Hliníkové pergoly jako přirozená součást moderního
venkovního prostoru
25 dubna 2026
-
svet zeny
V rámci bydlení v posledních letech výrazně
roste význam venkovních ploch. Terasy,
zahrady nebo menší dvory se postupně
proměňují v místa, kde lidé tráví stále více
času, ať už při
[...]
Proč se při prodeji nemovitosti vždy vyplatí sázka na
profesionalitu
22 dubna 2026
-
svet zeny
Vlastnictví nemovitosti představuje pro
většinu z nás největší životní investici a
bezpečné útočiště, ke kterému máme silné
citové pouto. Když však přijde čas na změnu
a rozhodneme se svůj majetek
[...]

____

[Work item] Put the lines of the entries above, from the very first line up to and including the line with "zahrady nebo menší dvory se postupně", into a JSON list of strings, one string per line, leaving out any blank lines.

[Answer section]
[
  "Hliníkové pergoly jako přirozená součást moderního",
  "venkovního prostoru",
  "25 dubna 2026",
  "-",
  "svet zeny",
  "V rámci bydlení v posledních letech výrazně",
  "roste význam venkovních ploch. Terasy,",
  "zahrady nebo menší dvory se postupně"
]